The Dock surface: policy review table

onetrust_policy_id policy drift_source agent_draft_summary reviewer status decided_at
ot_pol_4471 Data Retention Policy NIST 800-53r5 SI-12 update Add 90-day log retention floor; clarify customer-data tier priya.s@acme.com approved 2026-05-28T14:11Z
ot_pol_4623 Vendor Risk Policy EU AI Act Article 28 Add model-provider sub-processor disclosure clause jordan.k@acme.com changes_requested 2026-05-29T09:22Z
ot_pol_4488 Incident Response Policy SEC cyber disclosure rule Tighten 4-day materiality assessment window priya.s@acme.com pending 2026-05-30T08:40Z

The worked workflow

The agent runs nightly. It pulls the active policy text from OneTrust, pulls the linked control set from Drata, and reads the regulation drift feed the compliance team maintains. For each policy with drift, the agent drafts a redline and writes a row to the Dock policy review table with status: pending, the diff, and the citation chain. The named policy owner opens the row, reads the agent's reasoning, and clicks approve, request changes, or reject. On approve, Dock posts the new version to OneTrust as a draft revision and pings Drata to re-link affected controls. The publish step in OneTrust still requires the human policy owner inside OneTrust. That is the two-key handshake we require on irreversible writes.

Why this matters

Regulation drift is constant and policy decay is silent. Most teams notice a stale policy only when an auditor flags it. An agent that reads continuously closes that gap, but only if its interpretations are reviewable and the publish gate stays human. Dock holds the interpretation layer so reviewers see the agent's draft, citation chain, and prior approvals in one row, not buried in a chat log.

The separation also satisfies the auditor. OneTrust shows the published policy and its revision history. Drata shows the control evidence. Dock shows who interpreted what, when, and on whose authority. The three logs reconcile cleanly. We cover that reconciliation pattern in the agent audit and compliance post.

Policy drafting is also a dangerous operation under our contract: wrong language in a published policy creates legal exposure. The named-approver gate is non-negotiable, the same way it is for legal review work.

Next step

Set up a Dock policy review table pointed at your OneTrust tenant and your Drata workspace, name the approvers per policy family, and let the agent draft against your live regulation drift feed.

FAQ

Does the agent ever publish to OneTrust without a human? No. Dock writes a draft revision. The publish click happens inside OneTrust by the named policy owner. The audit log shows both signatures.

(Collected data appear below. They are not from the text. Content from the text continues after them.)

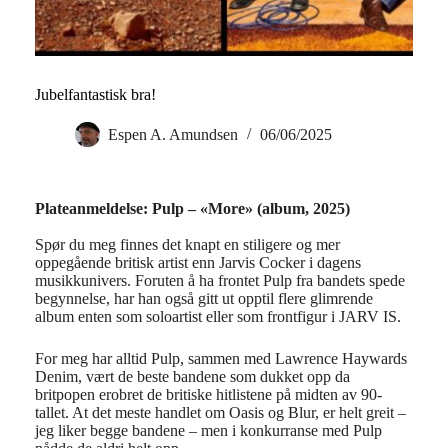
Jubelfantastisk bra!
Espen A. Amundsen
06/06/2025
Plateanmeldelse: Pulp – «More» (album, 2025)
Spør du meg finnes det knapt en stiligere og mer
oppegående britisk artist enn Jarvis Cocker i dagens
musikkunivers. Foruten å ha frontet Pulp fra bandets spede
begynnelse, har han også gitt ut opptil flere glimrende
album enten som soloartist eller som frontfigur i JARV IS.
For meg har alltid Pulp, sammen med Lawrence Haywards
Denim, vært de beste bandene som dukket opp da
britpopen erobret de britiske hitlistene på midten av 90-
tallet. At det meste handlet om Oasis og Blur, er helt greit –
jeg liker begge bandene – men i konkurranse med Pulp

What if OneTrust and Drata disagree on a control mapping? The agent flags the conflict on the Dock row and does not draft. Reviewer resolves the mapping in the source platform, then re-runs the agent.

Which regulations does the drift feed cover? Whatever the compliance team subscribes to. Common picks are NIST SP 800-53 Rev 5, the EU AI Act, SEC cyber rules, and sector frameworks like HIPAA or PCI. Policy drafting follows the IAPP consumer privacy notice template structure for privacy-adjacent policies.

Can reviewers edit the agent's draft inline? Yes. Edits write back to the same Dock row with reviewer attribution, then post to OneTrust as the approved revision.